A
anp83
Guest
Hello all, I am new to this forum and to the Catholic Church as well. A little back story, my husband and I are currently in the RCIA process to join the church, we have been married for 11 years and have 4 beautiful little boys. Neither my husband or I grew up Catholic, we were raised as luke warm Protestants at best. I was never baptized and my husband was but not in the Catholic Church. Recently my husband has felt drawn to the Catholic Church and while at first I was hesitant, I am now ready to join and want more than anything to join. There is one little hiccup, or two I should say. I’ve been married before, twice.
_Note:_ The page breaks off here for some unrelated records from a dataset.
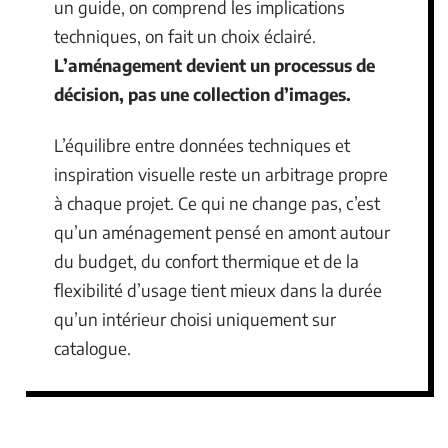
un guide, on comprend les implications
techniques, on fait un choix éclairé.
L’aménagement devient un processus de
décision, pas une collection d’images.
L’équilibre entre données techniques et
inspiration visuelle reste un arbitrage propre
à chaque projet. Ce qui ne change pas, c’est
qu’un aménagement pensé en amont autour
du budget, du confort thermique et de la
flexibilité d’usage tient mieux dans la durée
qu’un intérieur choisi uniquement sur
catalogue.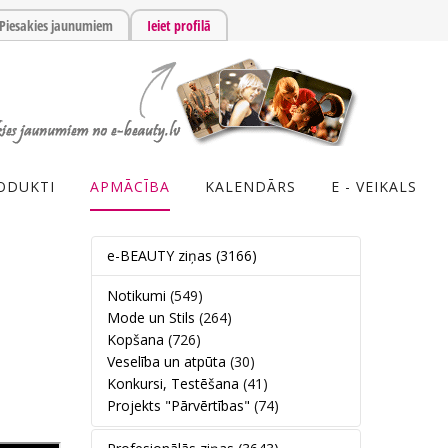
Piesakies jaunumiem
Ieiet profilā
ODUKTI
APMĀCĪBA
KALENDĀRS
E - VEIKALS
e-BEAUTY ziņas
(3166)
Notikumi
(549)
Mode un Stils
(264)
Kopšana
(726)
Veselība un atpūta
(30)
Konkursi, Testēšana
(41)
Projekts "Pārvērtības"
(74)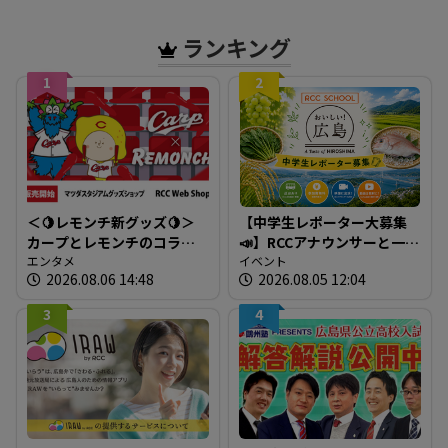
全文】
ランキング
1
2
＜🍋レモンチ新グッズ🍋＞
【中学生レポーター大募集
カープとレモンチのコラボ
📣】RCCアナウンサーと一緒
グッズが登場！
エンタメ
に「広島の食」の現場を取
イベント
2026.08.06 14:48
2026.08.05 12:04
材しよう！
3
4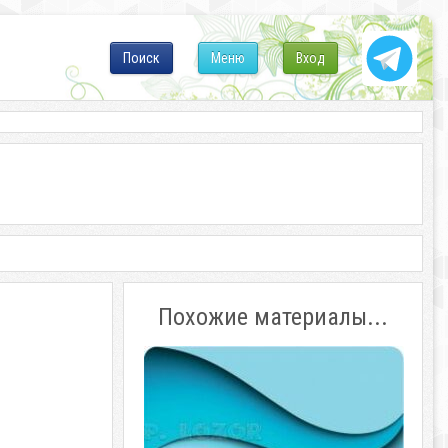
Поиск
Меню
Вход
Похожие материалы...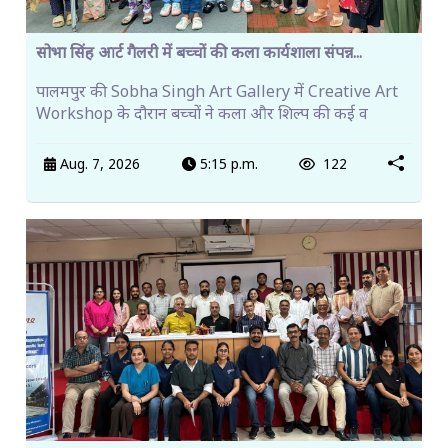
सोभा सिंह आर्ट गैलरी में बच्चों की कला कार्यशाला संपन्न...
पालमपुर की Sobha Singh Art Gallery में Creative Art
Workshop के दौरान बच्चों ने कला और शिल्प की कई व
Aug. 7, 2026
5:15 p.m.
122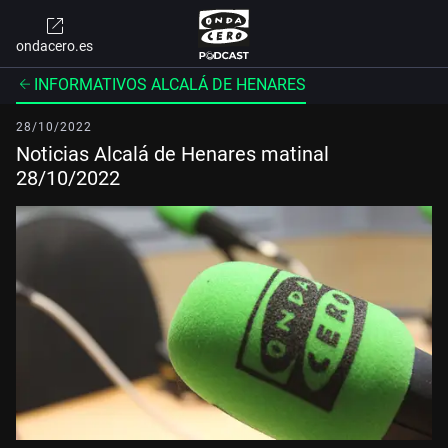
ondacero.es
INFORMATIVOS ALCALÁ DE HENARES
28/10/2022
Noticias Alcalá de Henares matinal
28/10/2022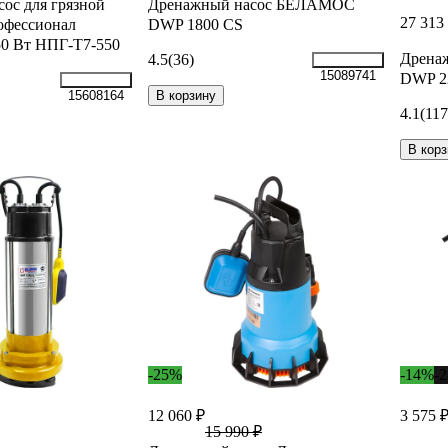
ос для грязной
Дренажный насос БЕЛАМОС
27 313
офессионал
DWP 1800 CS
0 Вт НПГ-Т7-550
Дрена
4.5
(36)
15089741
DWP 2
В корзину
15608164
4.1
(117
В корз
-25%
-14%
-
12 060 ₽
3 575 
15 990 ₽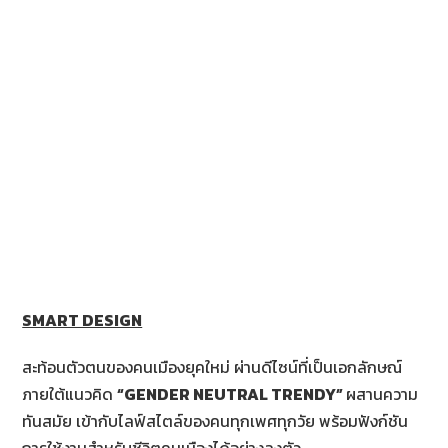
SMART DESIGN
สะท้อนตัวตนของคนเมืองยุคใหม่ ผ่านดีไซน์ที่เป็นเอกลักษณ์
ภายใต้แนวคิด
“
GENDER NEUTRAL TRENDY”
ผสานความ
ทันสมัย เข้ากับไลฟ์สไตล์ของคนทุกเพศทุกวัย พร้อมฟังก์ชัน
การใช้งานสำหรับชีวิตคนเมืองได้อย่างลงตัว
my first marriage took place when I was 18 years old and it was to my high school sweetheart. Stupid stupid me. It didn’t last long and at 19 I left the marriage for another man, my second husband, that marriage only lasted a few months. Again, I look back on my past and all I can do is shake my head, pray for forgiveness , and feel such remorse for entering into the marriages in the first place and for the way they both ended, Adulterous behavior on my own part. I’m so afraid that my annulments won’t be granted that I can hardly function. What would happen to our family if they aren’t? I understand that my current marriage is not valid in the eyes of the church and that is so devastating to both my husband and I. We both want more than anything to make our marriage a sacramental one. Any comforting words or advice would be so appreciated.